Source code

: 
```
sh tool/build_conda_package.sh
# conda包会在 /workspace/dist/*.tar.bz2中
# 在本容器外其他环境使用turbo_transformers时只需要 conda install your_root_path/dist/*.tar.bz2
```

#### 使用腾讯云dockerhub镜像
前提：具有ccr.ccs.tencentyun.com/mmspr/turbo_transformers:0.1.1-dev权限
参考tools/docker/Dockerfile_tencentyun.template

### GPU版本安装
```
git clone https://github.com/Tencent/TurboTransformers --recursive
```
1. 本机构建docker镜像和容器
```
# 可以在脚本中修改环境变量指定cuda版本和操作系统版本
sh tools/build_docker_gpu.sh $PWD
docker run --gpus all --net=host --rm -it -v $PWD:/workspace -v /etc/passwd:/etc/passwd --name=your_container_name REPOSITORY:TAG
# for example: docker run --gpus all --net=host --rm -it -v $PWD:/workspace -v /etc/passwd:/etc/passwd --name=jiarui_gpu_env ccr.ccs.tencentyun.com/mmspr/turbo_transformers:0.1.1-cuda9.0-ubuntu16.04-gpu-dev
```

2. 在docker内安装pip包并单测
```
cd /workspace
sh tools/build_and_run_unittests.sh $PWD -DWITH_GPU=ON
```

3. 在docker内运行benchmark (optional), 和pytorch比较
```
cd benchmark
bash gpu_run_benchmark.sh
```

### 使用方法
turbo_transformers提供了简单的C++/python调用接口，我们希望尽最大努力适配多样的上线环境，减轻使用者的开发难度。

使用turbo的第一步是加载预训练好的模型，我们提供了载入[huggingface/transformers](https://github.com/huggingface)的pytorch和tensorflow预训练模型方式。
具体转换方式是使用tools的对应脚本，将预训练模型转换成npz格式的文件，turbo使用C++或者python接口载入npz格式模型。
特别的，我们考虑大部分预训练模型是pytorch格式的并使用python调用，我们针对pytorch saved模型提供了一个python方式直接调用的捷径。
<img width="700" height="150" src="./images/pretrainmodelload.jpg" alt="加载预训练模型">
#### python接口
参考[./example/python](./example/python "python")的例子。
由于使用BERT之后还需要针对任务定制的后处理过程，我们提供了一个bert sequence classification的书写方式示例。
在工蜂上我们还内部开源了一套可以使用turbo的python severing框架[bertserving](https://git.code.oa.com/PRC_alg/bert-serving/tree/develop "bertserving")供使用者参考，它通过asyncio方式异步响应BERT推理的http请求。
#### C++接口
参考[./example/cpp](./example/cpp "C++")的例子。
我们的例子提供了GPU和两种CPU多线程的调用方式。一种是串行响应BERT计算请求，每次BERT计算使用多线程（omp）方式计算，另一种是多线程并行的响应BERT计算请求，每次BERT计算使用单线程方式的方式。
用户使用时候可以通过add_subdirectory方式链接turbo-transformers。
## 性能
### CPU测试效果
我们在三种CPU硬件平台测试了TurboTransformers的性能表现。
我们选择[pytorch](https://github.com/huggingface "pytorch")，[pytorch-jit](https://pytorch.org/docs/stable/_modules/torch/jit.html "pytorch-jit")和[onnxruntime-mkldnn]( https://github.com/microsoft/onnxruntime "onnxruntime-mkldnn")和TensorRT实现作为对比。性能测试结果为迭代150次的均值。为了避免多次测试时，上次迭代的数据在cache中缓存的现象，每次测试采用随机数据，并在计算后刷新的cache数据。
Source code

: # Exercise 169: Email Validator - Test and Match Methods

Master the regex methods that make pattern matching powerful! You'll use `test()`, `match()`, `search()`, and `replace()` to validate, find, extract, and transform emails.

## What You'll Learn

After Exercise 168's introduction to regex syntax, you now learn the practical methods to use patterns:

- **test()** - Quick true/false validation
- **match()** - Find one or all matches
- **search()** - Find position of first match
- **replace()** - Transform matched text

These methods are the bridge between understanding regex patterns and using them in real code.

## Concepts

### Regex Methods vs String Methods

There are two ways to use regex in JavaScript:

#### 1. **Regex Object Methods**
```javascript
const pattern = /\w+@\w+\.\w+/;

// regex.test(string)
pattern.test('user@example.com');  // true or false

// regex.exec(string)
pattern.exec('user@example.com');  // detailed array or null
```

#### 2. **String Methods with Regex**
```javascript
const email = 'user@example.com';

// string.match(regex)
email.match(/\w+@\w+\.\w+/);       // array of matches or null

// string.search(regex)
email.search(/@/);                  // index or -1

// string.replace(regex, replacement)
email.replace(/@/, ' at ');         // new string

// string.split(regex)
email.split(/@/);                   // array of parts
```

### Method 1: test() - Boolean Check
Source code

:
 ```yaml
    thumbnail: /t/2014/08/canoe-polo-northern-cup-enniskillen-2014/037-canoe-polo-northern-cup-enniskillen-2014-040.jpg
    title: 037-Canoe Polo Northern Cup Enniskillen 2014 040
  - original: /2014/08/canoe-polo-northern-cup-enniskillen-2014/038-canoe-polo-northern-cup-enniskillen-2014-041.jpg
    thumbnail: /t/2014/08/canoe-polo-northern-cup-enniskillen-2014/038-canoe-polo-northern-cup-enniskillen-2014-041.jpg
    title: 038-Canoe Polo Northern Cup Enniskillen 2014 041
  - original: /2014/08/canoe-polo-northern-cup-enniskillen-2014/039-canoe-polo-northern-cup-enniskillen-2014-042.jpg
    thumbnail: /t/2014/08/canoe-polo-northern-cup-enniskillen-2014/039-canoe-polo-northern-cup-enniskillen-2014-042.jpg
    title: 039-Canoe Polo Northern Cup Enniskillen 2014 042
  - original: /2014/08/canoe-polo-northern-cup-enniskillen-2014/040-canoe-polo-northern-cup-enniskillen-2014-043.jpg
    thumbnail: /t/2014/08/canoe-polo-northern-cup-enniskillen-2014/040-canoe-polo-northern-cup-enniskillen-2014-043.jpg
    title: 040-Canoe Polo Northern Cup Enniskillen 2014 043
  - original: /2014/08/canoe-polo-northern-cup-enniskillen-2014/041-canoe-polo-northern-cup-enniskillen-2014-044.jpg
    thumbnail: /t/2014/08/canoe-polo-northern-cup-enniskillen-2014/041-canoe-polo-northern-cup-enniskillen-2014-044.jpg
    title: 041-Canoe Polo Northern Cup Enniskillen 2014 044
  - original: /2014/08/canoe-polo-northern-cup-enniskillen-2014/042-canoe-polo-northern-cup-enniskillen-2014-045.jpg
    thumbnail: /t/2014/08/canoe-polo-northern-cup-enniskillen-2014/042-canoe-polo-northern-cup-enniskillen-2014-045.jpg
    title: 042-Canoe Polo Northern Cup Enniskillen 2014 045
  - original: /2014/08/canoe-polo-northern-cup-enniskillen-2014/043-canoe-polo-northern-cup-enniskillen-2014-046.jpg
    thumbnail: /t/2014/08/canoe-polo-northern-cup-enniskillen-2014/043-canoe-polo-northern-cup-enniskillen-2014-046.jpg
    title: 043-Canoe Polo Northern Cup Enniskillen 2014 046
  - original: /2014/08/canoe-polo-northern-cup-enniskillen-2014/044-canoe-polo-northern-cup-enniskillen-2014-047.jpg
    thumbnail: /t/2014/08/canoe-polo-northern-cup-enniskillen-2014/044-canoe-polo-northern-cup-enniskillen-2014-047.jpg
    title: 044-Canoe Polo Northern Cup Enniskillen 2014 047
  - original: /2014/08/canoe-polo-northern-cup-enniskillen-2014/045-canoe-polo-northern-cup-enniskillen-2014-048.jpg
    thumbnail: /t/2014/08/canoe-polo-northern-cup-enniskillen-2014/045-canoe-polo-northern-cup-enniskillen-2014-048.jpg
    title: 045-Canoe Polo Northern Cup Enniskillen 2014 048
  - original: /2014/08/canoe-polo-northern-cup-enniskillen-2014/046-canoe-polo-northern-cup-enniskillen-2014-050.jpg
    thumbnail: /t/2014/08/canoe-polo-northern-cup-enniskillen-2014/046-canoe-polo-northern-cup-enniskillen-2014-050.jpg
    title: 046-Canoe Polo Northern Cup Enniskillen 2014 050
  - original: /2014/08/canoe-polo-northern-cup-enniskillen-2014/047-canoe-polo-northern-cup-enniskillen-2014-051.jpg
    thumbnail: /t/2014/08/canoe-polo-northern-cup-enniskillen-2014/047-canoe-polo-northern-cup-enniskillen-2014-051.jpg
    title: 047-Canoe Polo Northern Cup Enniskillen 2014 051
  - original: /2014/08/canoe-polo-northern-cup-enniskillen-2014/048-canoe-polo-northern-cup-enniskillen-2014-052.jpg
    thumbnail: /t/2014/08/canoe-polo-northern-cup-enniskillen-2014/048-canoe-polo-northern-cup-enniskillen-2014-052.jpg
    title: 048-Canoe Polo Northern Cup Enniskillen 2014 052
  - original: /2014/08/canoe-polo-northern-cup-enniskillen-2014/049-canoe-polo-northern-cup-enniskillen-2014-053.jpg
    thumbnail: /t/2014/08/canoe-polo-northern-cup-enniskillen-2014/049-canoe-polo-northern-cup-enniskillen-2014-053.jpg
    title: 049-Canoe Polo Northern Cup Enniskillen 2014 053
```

→ Task item: Look for the string "name" in the entries above. Copy every line that has it.

→ Exercise solution:
docker run --gpus all --net=host --rm -it -v $PWD:/workspace -v /etc/passwd:/etc/passwd --name=your_container_name REPOSITORY:TAG
# for example: docker run --gpus all --net=host --rm -it -v $PWD:/workspace -v /etc/passwd:/etc/passwd --name=jiarui_gpu_env ccr.ccs.tencentyun.com/mmspr/turbo_transformers:0.1.1-cuda9.0-ubuntu16.04-gpu-dev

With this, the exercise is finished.